*YOUR OBJECTIVE*: Report the number of lines of the listing below containing the string "none", with nothing added.

*INPUT DATA*:
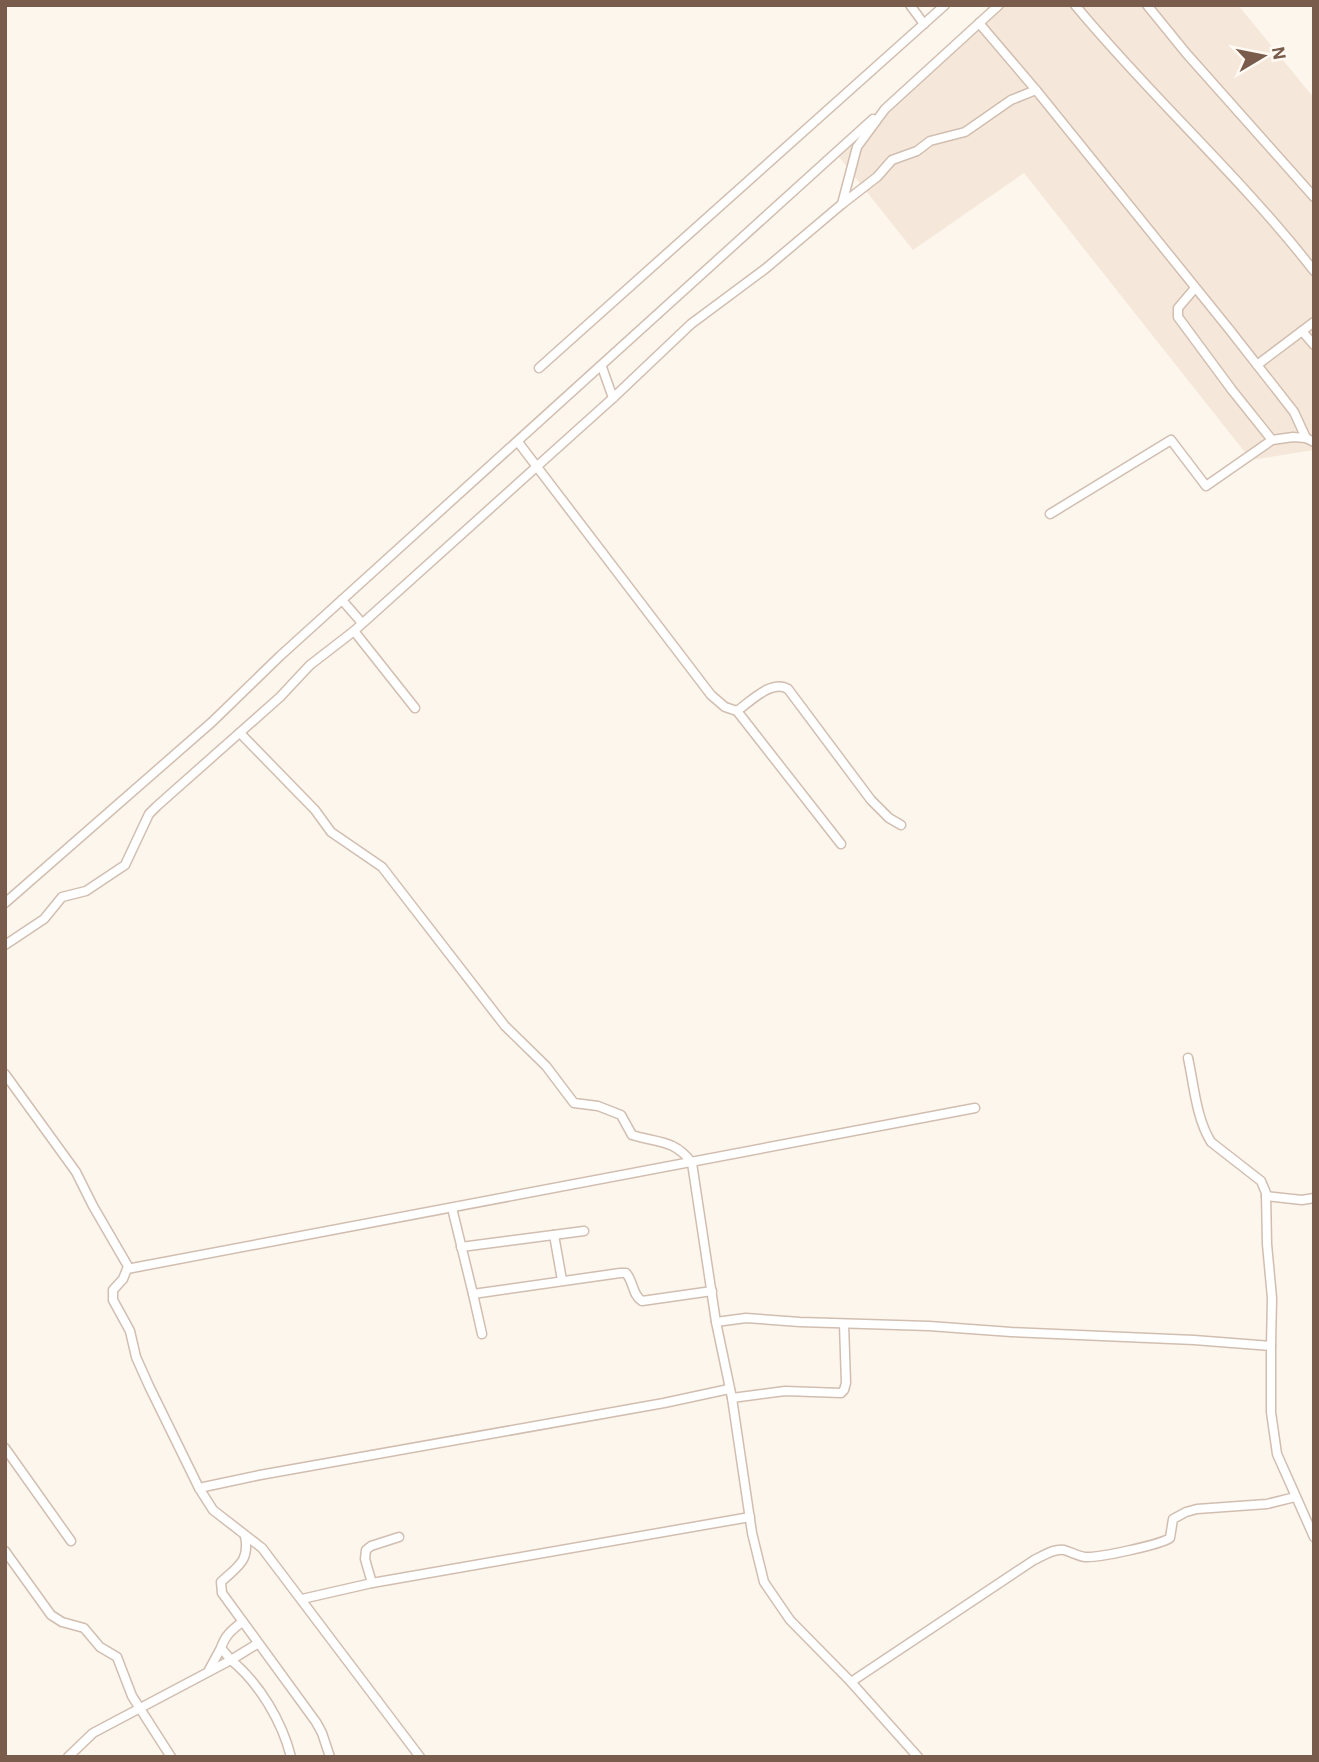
<svg xmlns="http://www.w3.org/2000/svg" width="1319" height="1762" viewBox="0 0 1319 1762" font-family="'Alegreya Sans',sans-serif">
	<style>
		.residential { fill: #f5e8da }
		.lines { fill: none; stroke-linecap: round; stroke-linejoin: round }
		.street-casing { stroke: #d1beb0; stroke-width: 11 }
		.street { stroke: #fff; stroke-width: 8 }
	</style>
	<rect width="100%" height="100%" fill="#fdf6ec"/>
	<path class="residential" d="M1007,5H1238L1314,98V450L1251,460L1024,173L913,250L839,157Z"/>
	<g class="lines">
		<g class="street-casing">
			<g id="street">
				<path d="M910,5L924,24"/>
				<path d="M1075,5C1151,97 1241,177 1314,271"/>
				<path d="M1147,5L1186,53L1314,197"/>
				<path d="M979,23L1036,90L1229,329L1294,412L1306,438"/>
				<path d="M842,204L877,177L892,160L917,151L930,141L965,132L1011,100L1036,90"/>
				<path d="M1195,288L1178,308V317L1232,390L1272,440"/>
				<path d="M1302,331L1314,345"/>
				<path d="M1257,365L1314,322"/>
				<path d="M602,367L613,398"/>
				<path d="M539,368L945,5"/>
				<path d="M518,442L711,695L725,707L737,711L841,844"/>
				<path d="M1050,514L1171,440L1206,486L1272,440L1293,437L1306,438L1314,442"/>
				<path d="M342,600L362,623"/>
				<path d="M354,631L415,708"/>
				<path d="M737,711C751,701 772,679 788,689L871,800L889,818L901,825"/>
				<path d="M240,733L315,810L331,832L382,867L505,1026L546,1066L574,1103L598,1106L621,1115L632,1135C658,1143 674,1139 692,1163L716,1322"/>
				<path d="M5,903L212,722L280,656L873,119"/>
				<path d="M5,945L44,919L62,897L86,891L125,865L149,814L157,806L280,697L310,665L354,631L613,398L691,324L765,269L842,204L857,147L885,109L999,5"/>
				<path d="M5,1074L76,1172L93,1206L129,1268"/>
				<path d="M1266,1196L1302,1200L1314,1198"/>
				<path d="M452,1208L473,1294L620,1273H626C634,1282 632,1295 642,1301L712,1291"/>
				<path d="M554,1235L562,1280"/>
				<path d="M461,1247L584,1231"/>
				<path d="M473,1294L482,1334"/>
				<path d="M1271,1346V1412L1277,1454L1314,1537"/>
				<path d="M732,1398L785,1391L841,1393L844,1390L846,1383L844,1324"/>
				<path d="M5,1448L71,1541"/>
				<path d="M199,1488L260,1475L664,1403L729,1389"/>
				<path d="M245,1536C250,1561 238,1566 221,1582L222,1593L316,1722L322,1733L330,1757"/>
				<path d="M5,1551L51,1615L62,1622L84,1628L100,1647L117,1657L132,1696L171,1757"/>
				<path d="M372,1583L365,1559L366,1550L371,1546L399,1537"/>
				<path d="M302,1599L372,1583L750,1517"/>
				<path d="M242,1622C232,1630 225,1635 221,1648L231,1660L257,1644"/>
				<path d="M209,1670L221,1648"/>
				<path d="M851,1682L1034,1560C1043,1556 1054,1548 1064,1550C1071,1552 1078,1556 1085,1557C1099,1558 1159,1545 1170,1538L1173,1519L1186,1512L1197,1509L1267,1504L1295,1497"/>
				<path d="M68,1757L93,1733L231,1660C259,1683 282,1721 291,1757"/>
				<path d="M420,1757L262,1548L213,1510L199,1488L149,1386L136,1357L130,1331L113,1300V1290L123,1279L127,1269L975,1108"/>
				<path d="M918,1757L851,1682L790,1620L764,1582L752,1533L732,1398L716,1322L746,1318L800,1322L929,1326L1011,1332L1194,1340L1271,1346L1272,1298L1267,1244L1266,1193L1261,1181L1211,1142C1196,1118 1194,1085 1188,1058"/>
			</g>
		</g>
		<use href="#street" class="street"/>
	</g>
	<rect width="1319" height="1762" fill="none" stroke="#7a5c4d" stroke-width="14"/>
	<g transform="translate(1263 56) rotate(80)" stroke="#fffaf3" stroke-width="5" paint-order="stroke">
	<path d="M0-5L12 26L0 18L-12 26Z" fill="#7a5c4d"/>
	<text y="-10" font-size="19" font-weight="bold" text-anchor="middle" fill="#7a5c4d">N</text>
	</g>
</svg>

*SOLUTION TO THIS PROBLEM*: 2